» Activity list:
[1] List every person named in the passage on risk.
[2] From the passage on risk, quote the text from "One question that’s" up to and including "building better ones.".
[3] Extend the passage on risk, starting after its final sentence.

» Passage provided:
The basic theme of this issue is one we’ve all become acutely aware of over the last year: risk. Risk of default, risk of a depression, risk of standing on the sidewalk in front of your (former) front yard, shirtless. Over the past year, things we never dreamed could be real risks suddenly became frighteningly real.
The index business has gotten in on the act, reflecting as always, the soaring hopes and then the terrifying fears of investors—all in brutally clear numbers, available for easy reference. When the pendulum shifts toward fear, products that track and help manage risk become popular with investors, and the index industry has been working hard to deliver.
One question that’s been on everyone’s minds recently is, “When it feels like the ‘six sigma’ or ‘black swan’ event has become a near-daily occurrence, what can we do about it?”
An outstanding submission from Remy Briand and David Owyong of MSCI tells you. The article “How To Kill A Black Swan” not only explains how to systematically manage tail risk, but proposes an entirely new methodology for thinking about asset allocation in a risk-managed context.
David Krein of Dow Jones takes a different tack. Krein wonders why, if asset allocation explains 90–100 percent of portfolio risk and return, people spend so little time creating good asset allocation benchmarks. He proposes a set of first principles for building better ones.

» Records supplied:
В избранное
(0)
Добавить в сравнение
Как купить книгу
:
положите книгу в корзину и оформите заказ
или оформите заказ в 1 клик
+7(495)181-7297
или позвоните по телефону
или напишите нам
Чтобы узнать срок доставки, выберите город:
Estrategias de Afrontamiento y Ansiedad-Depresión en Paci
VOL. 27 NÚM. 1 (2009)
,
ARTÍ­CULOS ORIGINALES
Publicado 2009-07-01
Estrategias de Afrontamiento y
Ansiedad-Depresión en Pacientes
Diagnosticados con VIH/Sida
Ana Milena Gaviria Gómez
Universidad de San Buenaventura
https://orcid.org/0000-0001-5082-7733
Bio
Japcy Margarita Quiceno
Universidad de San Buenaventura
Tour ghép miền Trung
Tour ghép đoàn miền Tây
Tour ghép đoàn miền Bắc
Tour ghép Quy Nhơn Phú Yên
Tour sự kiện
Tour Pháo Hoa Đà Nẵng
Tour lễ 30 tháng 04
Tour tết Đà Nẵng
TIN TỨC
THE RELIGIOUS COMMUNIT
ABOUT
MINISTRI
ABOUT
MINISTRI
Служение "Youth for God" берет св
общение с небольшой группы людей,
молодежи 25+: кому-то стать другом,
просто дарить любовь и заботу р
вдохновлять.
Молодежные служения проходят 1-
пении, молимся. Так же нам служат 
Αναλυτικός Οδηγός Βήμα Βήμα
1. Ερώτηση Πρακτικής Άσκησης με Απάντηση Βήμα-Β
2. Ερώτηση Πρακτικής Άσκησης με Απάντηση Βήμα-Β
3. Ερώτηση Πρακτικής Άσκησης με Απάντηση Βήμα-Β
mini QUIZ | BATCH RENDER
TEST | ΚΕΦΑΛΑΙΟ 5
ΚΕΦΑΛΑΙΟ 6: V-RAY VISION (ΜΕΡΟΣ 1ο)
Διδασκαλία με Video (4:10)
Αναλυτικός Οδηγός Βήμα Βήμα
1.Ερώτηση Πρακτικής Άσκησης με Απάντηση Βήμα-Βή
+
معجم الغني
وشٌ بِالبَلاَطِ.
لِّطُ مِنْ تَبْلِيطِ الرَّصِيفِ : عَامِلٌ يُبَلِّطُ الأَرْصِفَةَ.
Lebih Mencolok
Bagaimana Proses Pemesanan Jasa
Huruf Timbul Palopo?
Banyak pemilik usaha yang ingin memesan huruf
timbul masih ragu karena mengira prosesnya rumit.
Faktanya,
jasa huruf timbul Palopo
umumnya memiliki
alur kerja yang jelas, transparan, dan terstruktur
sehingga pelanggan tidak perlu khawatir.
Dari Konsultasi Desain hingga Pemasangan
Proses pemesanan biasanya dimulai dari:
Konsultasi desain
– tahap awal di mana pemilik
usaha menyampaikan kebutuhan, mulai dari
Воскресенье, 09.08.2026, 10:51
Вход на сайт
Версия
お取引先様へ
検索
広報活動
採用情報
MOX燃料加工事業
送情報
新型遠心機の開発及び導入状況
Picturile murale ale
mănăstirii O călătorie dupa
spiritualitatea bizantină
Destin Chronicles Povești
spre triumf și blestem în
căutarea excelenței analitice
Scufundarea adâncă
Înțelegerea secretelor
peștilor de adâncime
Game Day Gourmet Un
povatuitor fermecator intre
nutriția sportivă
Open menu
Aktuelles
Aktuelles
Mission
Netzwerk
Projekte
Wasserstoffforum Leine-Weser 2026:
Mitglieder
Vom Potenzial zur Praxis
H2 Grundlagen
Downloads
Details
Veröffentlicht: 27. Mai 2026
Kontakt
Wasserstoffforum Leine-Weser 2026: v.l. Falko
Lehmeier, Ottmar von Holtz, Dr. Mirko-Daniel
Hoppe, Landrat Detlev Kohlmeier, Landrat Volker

» Exercise responses:
[1] Remy Briand, David Owyong, David Krein

[2]
One question that’s been on everyone’s minds recently is, “When it feels like the ‘six sigma’ or ‘black swan’ event has become a near-daily occurrence, what can we do about it?”
An outstanding submission from Remy Briand and David Owyong of MSCI tells you. The article “How To Kill A Black Swan” not only explains how to systematically manage tail risk, but proposes an entirely new methodology for thinking about asset allocation in a risk-managed context.
David Krein of Dow Jones takes a different tack. Krein wonders why, if asset allocation explains 90–100 percent of portfolio risk and return, people spend so little time creating good asset allocation benchmarks. He proposes a set of first principles for building better ones.

[3]
Next up is an interview with Susan Mangiero, president of Pension Governance, Inc., and one of the leading pension plan risk management experts in the world, examining the latest thinking on risk mitigation at the institutional level. Gary Gastineau joins in with a practical examination on how investors can minimize the risk of getting scalped when trading ETFs, while Sabrina Callin and Steve Jones of Pimco examine how portable alpha strategies must adapt to the new era of risk.
Rounding out the issue is John Bogle, who issues a broadside against the American financial system and examines the urgent need to embrace fiduciary principles, and David Blitzer, who argues that many of the biggest risks in the market lie with investors themselves.
And don’t forget Dave Nadig, who takes a humorous back page look at how that iconic barometer of market sentiment, the Dow Jones Industrial Average, really picks its constituents.
Risk may not be something we want to focus on during these halcyon days of summer, when we’d rather be thinking about BBQ, apple pie and the Fourth of July. But if last year taught us anything, it’s that risk—and how to manage it—should always be kicking around somewhere in the back of our minds.